Le Bon Gouvernement de Pierre Rosanvallon

Dans un ouvrage très dense, passionnant de bout en bout, Pierre Rosanvallon replace la crise démocratique actuelle dans la longue histoire des systèmes de représentation. Pierre Rosanvallon est un intellectuel comme on n’en fait plus guère, un savant engagé. Professeur au Collège de France, il mène des recherches inlassablement sur l’histoire et la pratique de la démocratie. Militant au meilleur sens du terme (il fut à la CFDT l’un des théoriciens de l’autogestion), il a fondé en 2014 le Parlement des invisibles, série de témoignages sur des “vies minuscules, diminuées, niées, implicitement méprisées” qui, d’un jeune chercheur à une caissière de supermarché, un livreur, une standardiste, donnent lieu à des publications dans la collection “Raconter la vie”.
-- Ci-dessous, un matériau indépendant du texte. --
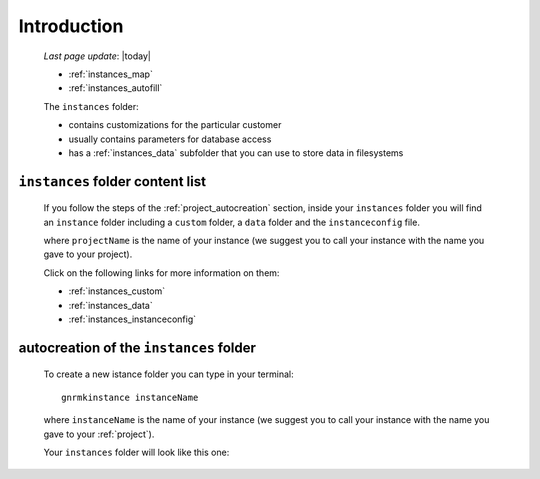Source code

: .. _instances_introduction:

============
Introduction
============
    
    *Last page update*: |today|
    
    .. image:: ../../_images/projects/instances/project_instances.png
    
    * :ref:`instances_map`
    * :ref:`instances_autofill`
    
    .. module:: gnr.app.gnrdeploy
    
    The ``instances`` folder:
    
    * contains customizations for the particular customer
    * usually contains parameters for database access
    * has a :ref:`instances_data` subfolder that you can use to store data in filesystems
    
.. _instances_map:

``instances`` folder content list
=================================

    If you follow the steps of the :ref:`project_autocreation` section, inside your
    ``instances`` folder you will find an ``instance`` folder including a ``custom`` folder,
    a ``data`` folder and the ``instanceconfig`` file.
    
    .. image:: ../../_images/projects/instances/instances1.png
    
    where ``projectName`` is the name of your instance (we suggest you to call your instance
    with the name you gave to your project).
    
    Click on the following links for more information on them:
    
    * :ref:`instances_custom`
    * :ref:`instances_data`
    * :ref:`instances_instanceconfig`
    
.. _instances_autofill:

autocreation of the ``instances`` folder
========================================

    To create a new istance folder you can type in your terminal::
    
        gnrmkinstance instanceName
        
    where ``instanceName`` is the name of your instance (we suggest you to call your instance
    with the name you gave to your :ref:`project`).
    
    Your ``instances`` folder will look like this one:
    
    .. image:: ../../_images/projects/instances/instances2.png
    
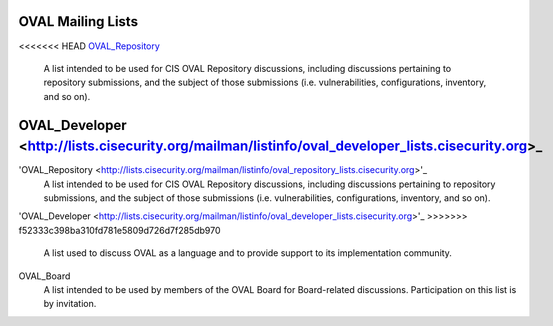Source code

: .. _oval-mailing-lists:

OVAL Mailing Lists
==================

<<<<<<< HEAD
OVAL_Repository_
  A list intended to be used for CIS OVAL Repository discussions, including discussions pertaining to repository submissions, and the subject of those submissions (i.e. vulnerabilities, configurations, inventory, and so on).

.. _OVAL_Repository: http://lists.cisecurity.org/mailman/listinfo/oval_repository_lists.cisecurity.org

OVAL_Developer <http://lists.cisecurity.org/mailman/listinfo/oval_developer_lists.cisecurity.org>_
=======
'OVAL_Repository <http://lists.cisecurity.org/mailman/listinfo/oval_repository_lists.cisecurity.org>'_
  A list intended to be used for CIS OVAL Repository discussions, including discussions pertaining to repository submissions, and the subject of those submissions (i.e. vulnerabilities, configurations, inventory, and so on).

'OVAL_Developer <http://lists.cisecurity.org/mailman/listinfo/oval_developer_lists.cisecurity.org>'_
>>>>>>> f52333c398ba310fd781e5809d726d7f285db970
  A list used to discuss OVAL as a language and to provide support to its implementation community.

OVAL_Board
  A list intended to be used by members of the OVAL Board for Board-related discussions. Participation on this list is by invitation.
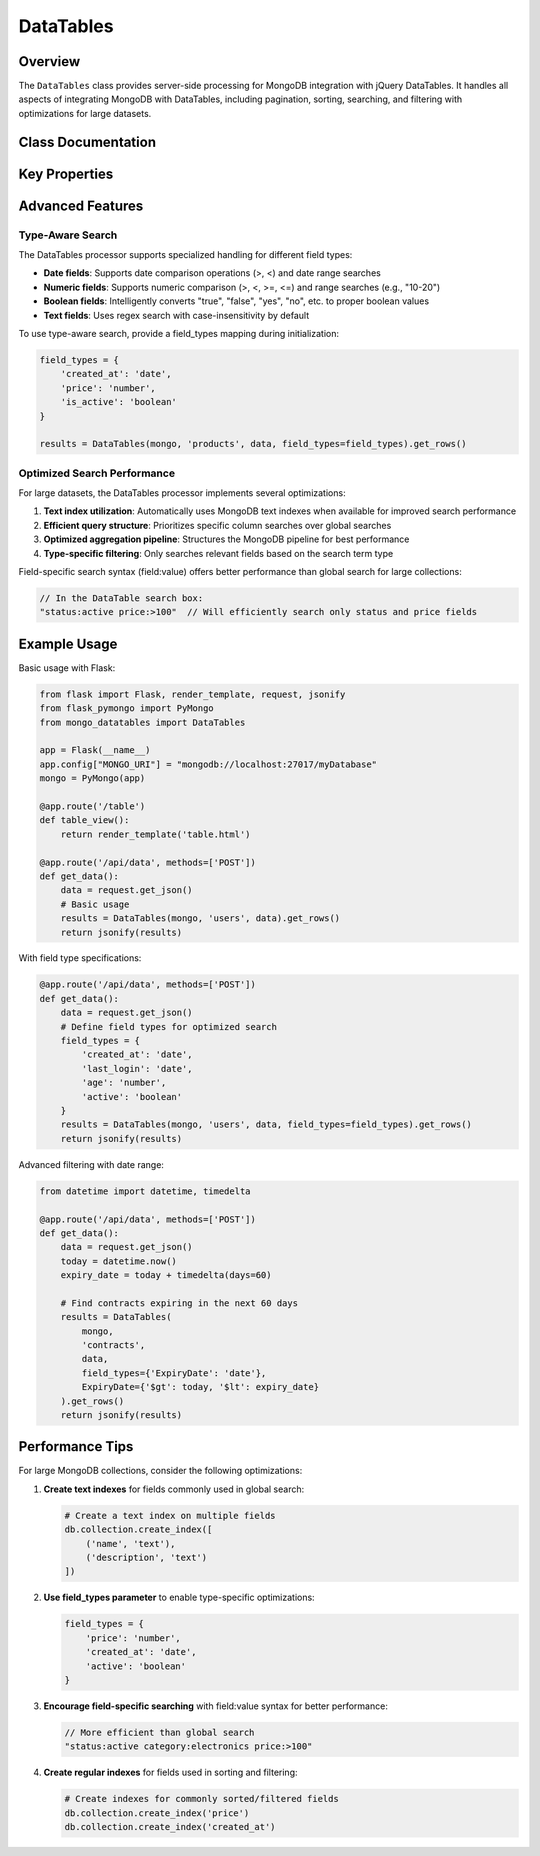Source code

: ==========
DataTables
==========

Overview
========

The ``DataTables`` class provides server-side processing for MongoDB integration with jQuery DataTables.
It handles all aspects of integrating MongoDB with DataTables, including pagination, sorting, searching,
and filtering with optimizations for large datasets.

Class Documentation
=================

.. py:class:: mongo_datatables.datatables.DataTables(pymongo_object, collection_name, request_args, field_types=None, **custom_filter)

   Server-side processor for MongoDB integration with jQuery DataTables.

   This class handles all aspects of server-side processing including:

   - Pagination
   - Sorting
   - Global search across multiple columns
   - Column-specific search
   - Custom filters
   - Type-aware search operations
   - Performance optimization with MongoDB text indexes

   :param pymongo_object: PyMongo client connection or Flask-PyMongo instance
   :param collection_name: Name of the MongoDB collection
   :param request_args: DataTables request parameters (typically from request.get_json())
   :param field_types: Optional mapping of field names to their types ('date', 'number', 'boolean', 'text')
   :param \**custom_filter: Additional filtering criteria for MongoDB queries

   .. py:method:: get_rows()

      Get the complete formatted response for DataTables.

      :return: Dictionary containing all required DataTables response fields
      :rtype: dict

      Example response format::

          {
              'recordsTotal': 100,
              'recordsFiltered': 15,
              'draw': 1,
              'data': [
                  {
                      'DT_RowId': '507f1f77bcf86cd799439011',
                      'name': 'John Doe',
                      'email': 'john@example.com',
                      'age': 30
                  },
                  ...
              ]
          }

   .. py:method:: results()

      Execute the MongoDB query and return formatted results.

      :return: List of documents formatted for DataTables response
      :rtype: list

   .. py:method:: _process_value_by_type(field, value)

      Process a search value based on field type.

      Converts string inputs to appropriate types based on field_types mapping.
      Supports range and comparison operations for numeric and date fields.

      :param field: Field name
      :param value: Search value as string
      :return: Processed value with appropriate type or query operator

Key Properties
=============

.. py:attribute:: db

   Get the MongoDB database instance.

   :return: The PyMongo database instance

.. py:attribute:: collection

   Get the MongoDB collection.

   :return: The PyMongo collection instance

.. py:attribute:: has_text_index

   Check if the collection has a text index for optimized text search.

   :return: True if a text index exists, False otherwise

.. py:attribute:: search_terms

   Extract search terms from the DataTables request.

   :return: List of search terms split by whitespace

.. py:attribute:: requested_columns

   Get the list of column names requested by DataTables.

   :return: List of column names

.. py:attribute:: filter

   Build the complete MongoDB filter query, combining custom filters, global search, and column-specific search.
   Optimizes query structure based on available indexes and field types.

   :return: Complete MongoDB query filter

.. py:attribute:: sort_specification

   Build the MongoDB sort specification based on DataTables order request.

   :return: Dictionary for MongoDB sort operation

.. py:attribute:: projection

   Build the MongoDB projection to return requested fields. Uses $ifNull to handle missing fields gracefully.

   :return: MongoDB projection specification

Advanced Features
================

Type-Aware Search
----------------

The DataTables processor supports specialized handling for different field types:

- **Date fields**: Supports date comparison operations (>, <) and date range searches
- **Numeric fields**: Supports numeric comparison (>, <, >=, <=) and range searches (e.g., "10-20")
- **Boolean fields**: Intelligently converts "true", "false", "yes", "no", etc. to proper boolean values
- **Text fields**: Uses regex search with case-insensitivity by default

To use type-aware search, provide a field_types mapping during initialization:

.. code-block:: python

    field_types = {
        'created_at': 'date',
        'price': 'number',
        'is_active': 'boolean'
    }

    results = DataTables(mongo, 'products', data, field_types=field_types).get_rows()

Optimized Search Performance
---------------------------

For large datasets, the DataTables processor implements several optimizations:

1. **Text index utilization**: Automatically uses MongoDB text indexes when available for improved search performance
2. **Efficient query structure**: Prioritizes specific column searches over global searches
3. **Optimized aggregation pipeline**: Structures the MongoDB pipeline for best performance
4. **Type-specific filtering**: Only searches relevant fields based on the search term type

Field-specific search syntax (field:value) offers better performance than global search for large collections:

.. code-block:: javascript

    // In the DataTable search box:
    "status:active price:>100"  // Will efficiently search only status and price fields

Example Usage
============

Basic usage with Flask:

.. code-block:: python

    from flask import Flask, render_template, request, jsonify
    from flask_pymongo import PyMongo
    from mongo_datatables import DataTables

    app = Flask(__name__)
    app.config["MONGO_URI"] = "mongodb://localhost:27017/myDatabase"
    mongo = PyMongo(app)

    @app.route('/table')
    def table_view():
        return render_template('table.html')

    @app.route('/api/data', methods=['POST'])
    def get_data():
        data = request.get_json()
        # Basic usage
        results = DataTables(mongo, 'users', data).get_rows()
        return jsonify(results)

With field type specifications:

.. code-block:: python

    @app.route('/api/data', methods=['POST'])
    def get_data():
        data = request.get_json()
        # Define field types for optimized search
        field_types = {
            'created_at': 'date',
            'last_login': 'date',
            'age': 'number',
            'active': 'boolean'
        }
        results = DataTables(mongo, 'users', data, field_types=field_types).get_rows()
        return jsonify(results)

Advanced filtering with date range:

.. code-block:: python

    from datetime import datetime, timedelta

    @app.route('/api/data', methods=['POST'])
    def get_data():
        data = request.get_json()
        today = datetime.now()
        expiry_date = today + timedelta(days=60)

        # Find contracts expiring in the next 60 days
        results = DataTables(
            mongo,
            'contracts',
            data,
            field_types={'ExpiryDate': 'date'},
            ExpiryDate={'$gt': today, '$lt': expiry_date}
        ).get_rows()
        return jsonify(results)

Performance Tips
===============

For large MongoDB collections, consider the following optimizations:

1. **Create text indexes** for fields commonly used in global search:

   .. code-block:: python

       # Create a text index on multiple fields
       db.collection.create_index([
           ('name', 'text'),
           ('description', 'text')
       ])

2. **Use field_types parameter** to enable type-specific optimizations:

   .. code-block:: python

       field_types = {
           'price': 'number',
           'created_at': 'date',
           'active': 'boolean'
       }

3. **Encourage field-specific searching** with field:value syntax for better performance:

   .. code-block:: javascript

       // More efficient than global search
       "status:active category:electronics price:>100"

4. **Create regular indexes** for fields used in sorting and filtering:

   .. code-block:: python

       # Create indexes for commonly sorted/filtered fields
       db.collection.create_index('price')
       db.collection.create_index('created_at')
En France peut-être plus qu’ailleurs, les milieux populaires et provinciaux sont privés de représentation symbolique et d’accès régulier à une vie médiatique qui valorise les vedettes, politiques, sportifs, artistes. Cette privation de reconnaissance, patente depuis le repli du Parti communiste, explique, autant que la crise économique, les succès du Front national.

Pour Pierre Rosanvallon, la réintroduction de la diversité dans un souci de “faire société” est l’un des multiples points qui devraient permettre de rénover notre système démocratique aujourd’hui atrophié, réduit pour l’essentiel à l’élection. “Nos régimes peuvent être dits démocratiques, mais nous ne sommes pas gouvernés démocratiquement”, écrit l’historien et sociologue, qui décrit longuement l’avènement d’un régime présidentiel ultrapersonnalisé.

La longue histoire des systèmes de représentation
Le malaise se noue sur cette élection présidentielle, seul rendez-vous civique qui passionne les Français et ne cesse pourtant d’engendrer des déceptions. La perspective désenchantée d’un match retour en 2017 Hollande-Sarkozy-Le Pen (voire Mélenchon et Bayrou) est un symptôme parfait que quelque chose ne tourne plus rond dans la démocratie française.

Le plus simple serait de croire qu’à chaque fois c’est le président élu qui ne se montre pas à la hauteur, s’empressant de trahir toutes les promesses qui lui ont permis d’être choisi, aussi bien sur le plan des résultats économiques que des bonnes pratiques démocratiques. Mais la répétition des mêmes frustrations interroge.

Dans un ouvrage très dense, passionnant de bout en bout, Pierre Rosanvallon replace la crise démocratique actuelle dans la longue histoire des systèmes de représentation. Après tout, le régime présidentiel personnalisé est une invention récente (en France avec la Ve République), renforcé aujourd’hui par le règne de l’ultramédiatisation. Il fut un temps, surtout après les Lumières, où la loi était première et les gouvernants des serviteurs et non des princes. Pendant la Révolution, il était inconcevable de se présenter à une élection. C’était le temps de “l’impersonnalité”.

Révolution culturelle
Rosanvallon démontre que ce mal-gouvernement, ce rapport perverti entre gouvernants et gouvernés, est causé par le déséquilibre croissant avec un président, et un exécutif, qui écrase les autres pouvoirs. Il compare les divers systèmes, tous marqués par la présidentialisation, même en Angleterre ou en Allemagne où le Premier ministre gouverne. Son analyse des architectures aux antipodes des Parlements britanniques (l’étroitesse y interdit tout discours écrit) et français (marqué par une pompe solennelle) est réjouissante.

Rosanvallon cherche des moyens de revitaliser l’exercice démocratique qui ne peut plus se résumer à un rendez-vous tous les cinq ans et entre-temps à des poussées de grognes catégorielles. Au-delà de la crise de la représentation, il ouvre des pistes (lisibilité, responsabilité, réactivité) pour une démocratie qui ne soit plus seulement d’autorisation mais d’exercice voire d’appropriation.

Cela suppose des pactes de confiance ; une “parrêsia”, parler-vrai opposé aux rhéteurs possédant tous les outils du mensonge politique ; une intégrité qui suppose une pratique rénovée de la transparence… Et surtout l’institutionnalisation d’un véritable quatrième pouvoir sur lequel Rosanvallon promet de revenir dans un prochain ouvrage. Mais au-delà d’une ingéniérie politique, c’est à une véritable révolution culturelle que devra, tôt ou tard, se résoudre notre République monarchique et jacobine à bout de souffle.

Le Bon Gouvernement, Pierre Rosanvallon, Le Seuil, 416 pages, 22,50 €.